◆ STORED RECORDS ◆
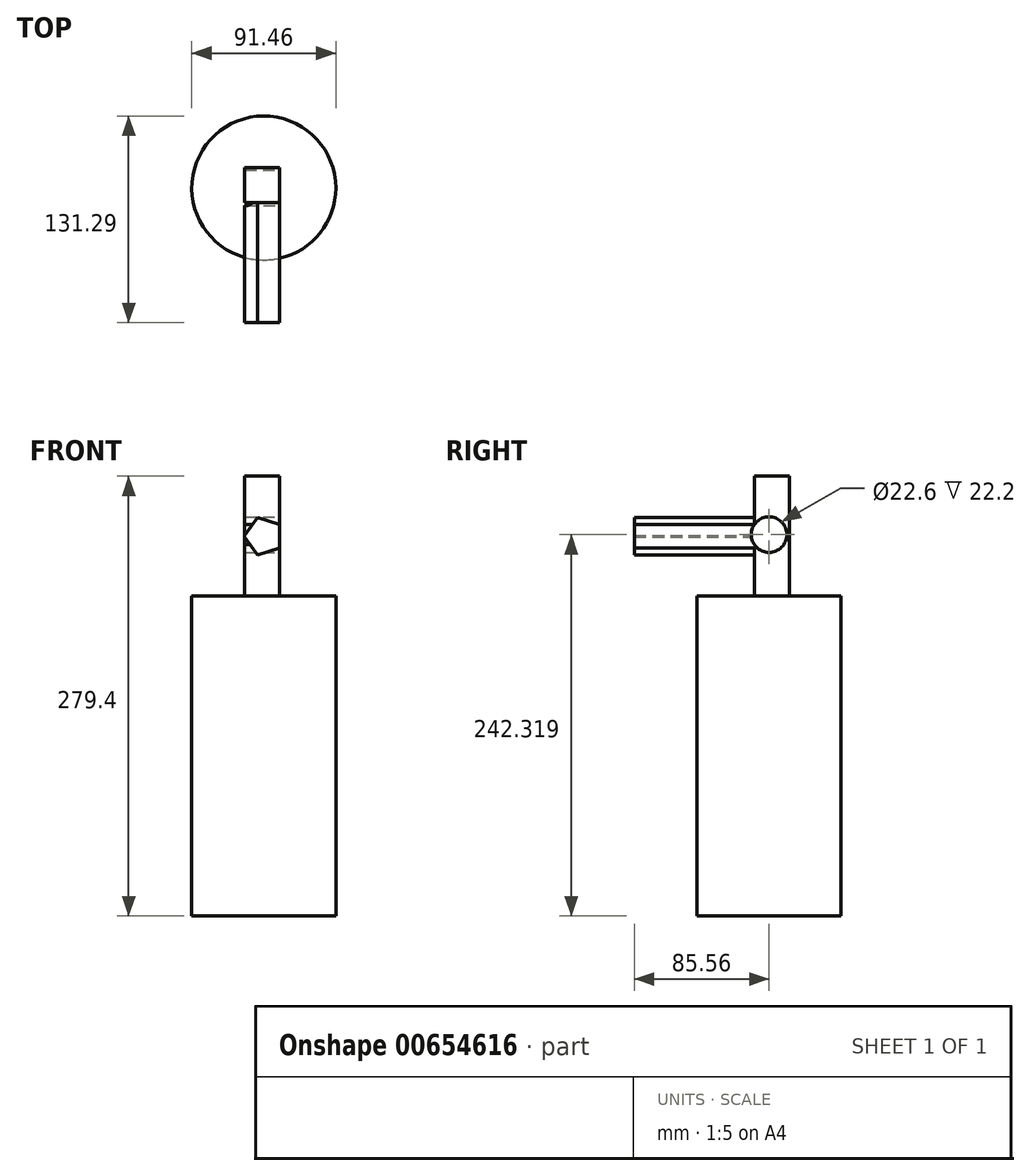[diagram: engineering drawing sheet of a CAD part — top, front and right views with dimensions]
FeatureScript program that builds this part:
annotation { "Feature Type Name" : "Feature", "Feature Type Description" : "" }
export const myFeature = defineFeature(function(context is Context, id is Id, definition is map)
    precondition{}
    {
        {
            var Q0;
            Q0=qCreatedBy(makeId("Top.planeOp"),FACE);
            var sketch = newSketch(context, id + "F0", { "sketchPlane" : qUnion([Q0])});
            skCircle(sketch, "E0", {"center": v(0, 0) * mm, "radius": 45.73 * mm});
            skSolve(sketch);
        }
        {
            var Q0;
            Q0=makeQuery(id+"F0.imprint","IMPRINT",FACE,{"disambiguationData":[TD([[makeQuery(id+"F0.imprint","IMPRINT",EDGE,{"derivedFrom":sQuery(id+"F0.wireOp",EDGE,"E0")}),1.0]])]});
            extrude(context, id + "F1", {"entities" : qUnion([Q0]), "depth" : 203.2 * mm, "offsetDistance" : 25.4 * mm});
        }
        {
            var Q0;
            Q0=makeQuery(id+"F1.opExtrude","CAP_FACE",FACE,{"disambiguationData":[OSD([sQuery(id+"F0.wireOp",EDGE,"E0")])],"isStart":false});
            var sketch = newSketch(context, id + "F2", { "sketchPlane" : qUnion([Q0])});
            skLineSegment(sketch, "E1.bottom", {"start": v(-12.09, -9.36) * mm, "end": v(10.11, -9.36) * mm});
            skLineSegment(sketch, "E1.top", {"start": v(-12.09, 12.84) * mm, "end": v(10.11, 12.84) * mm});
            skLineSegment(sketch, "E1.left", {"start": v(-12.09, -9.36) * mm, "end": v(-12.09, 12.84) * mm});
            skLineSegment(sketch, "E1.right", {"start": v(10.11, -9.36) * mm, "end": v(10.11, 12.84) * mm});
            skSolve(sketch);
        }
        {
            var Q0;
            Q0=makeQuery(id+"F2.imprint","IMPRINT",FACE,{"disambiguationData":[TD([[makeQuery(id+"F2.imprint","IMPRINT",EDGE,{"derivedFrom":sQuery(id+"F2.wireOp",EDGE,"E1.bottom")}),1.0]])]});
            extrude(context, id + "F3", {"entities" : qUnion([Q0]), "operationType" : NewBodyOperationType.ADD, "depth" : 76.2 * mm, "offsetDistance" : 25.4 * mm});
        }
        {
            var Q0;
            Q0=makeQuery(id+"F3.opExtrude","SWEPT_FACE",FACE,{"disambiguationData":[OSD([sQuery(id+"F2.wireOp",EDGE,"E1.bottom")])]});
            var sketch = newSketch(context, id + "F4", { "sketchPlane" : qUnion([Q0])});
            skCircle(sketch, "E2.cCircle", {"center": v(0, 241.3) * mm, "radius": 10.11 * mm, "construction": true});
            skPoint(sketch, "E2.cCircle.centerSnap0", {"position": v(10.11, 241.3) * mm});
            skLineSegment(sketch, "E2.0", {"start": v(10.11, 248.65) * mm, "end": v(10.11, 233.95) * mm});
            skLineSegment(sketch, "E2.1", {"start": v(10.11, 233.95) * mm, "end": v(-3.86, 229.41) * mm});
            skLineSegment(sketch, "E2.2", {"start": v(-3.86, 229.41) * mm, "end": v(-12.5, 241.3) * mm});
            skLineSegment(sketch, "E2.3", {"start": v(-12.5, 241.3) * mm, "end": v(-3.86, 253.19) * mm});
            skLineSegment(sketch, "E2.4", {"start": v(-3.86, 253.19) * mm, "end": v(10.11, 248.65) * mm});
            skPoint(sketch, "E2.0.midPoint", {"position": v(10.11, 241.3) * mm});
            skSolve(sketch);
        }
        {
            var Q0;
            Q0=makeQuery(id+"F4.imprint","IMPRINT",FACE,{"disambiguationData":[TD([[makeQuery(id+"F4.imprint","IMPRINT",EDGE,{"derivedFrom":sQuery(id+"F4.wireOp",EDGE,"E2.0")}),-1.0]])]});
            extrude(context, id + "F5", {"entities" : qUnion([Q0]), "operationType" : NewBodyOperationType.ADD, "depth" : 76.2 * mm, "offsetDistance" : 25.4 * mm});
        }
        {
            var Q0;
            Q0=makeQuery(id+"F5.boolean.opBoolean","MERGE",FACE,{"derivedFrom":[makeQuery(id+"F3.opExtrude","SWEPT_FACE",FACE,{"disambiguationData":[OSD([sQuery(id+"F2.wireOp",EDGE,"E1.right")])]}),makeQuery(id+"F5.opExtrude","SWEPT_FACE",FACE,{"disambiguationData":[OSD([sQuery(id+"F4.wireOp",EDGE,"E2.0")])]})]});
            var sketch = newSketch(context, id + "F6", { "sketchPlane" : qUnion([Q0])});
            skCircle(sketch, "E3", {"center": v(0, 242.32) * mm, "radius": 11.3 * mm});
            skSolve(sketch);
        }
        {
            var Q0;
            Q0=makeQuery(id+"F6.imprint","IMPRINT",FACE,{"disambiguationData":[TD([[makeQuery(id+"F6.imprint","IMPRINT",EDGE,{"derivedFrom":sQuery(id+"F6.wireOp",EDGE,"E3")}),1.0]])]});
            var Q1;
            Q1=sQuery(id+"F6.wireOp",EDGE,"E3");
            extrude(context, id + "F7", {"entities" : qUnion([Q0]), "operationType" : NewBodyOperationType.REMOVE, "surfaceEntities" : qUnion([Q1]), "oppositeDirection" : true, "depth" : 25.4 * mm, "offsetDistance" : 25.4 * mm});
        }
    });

◆ TASK TO CARRY OUT ◆
Count the lines in the entries above that contain the string "true", where uppercase and lowercase must match. How many are there? Reply with the number alone.

◆ THE RESPONSE ◆
2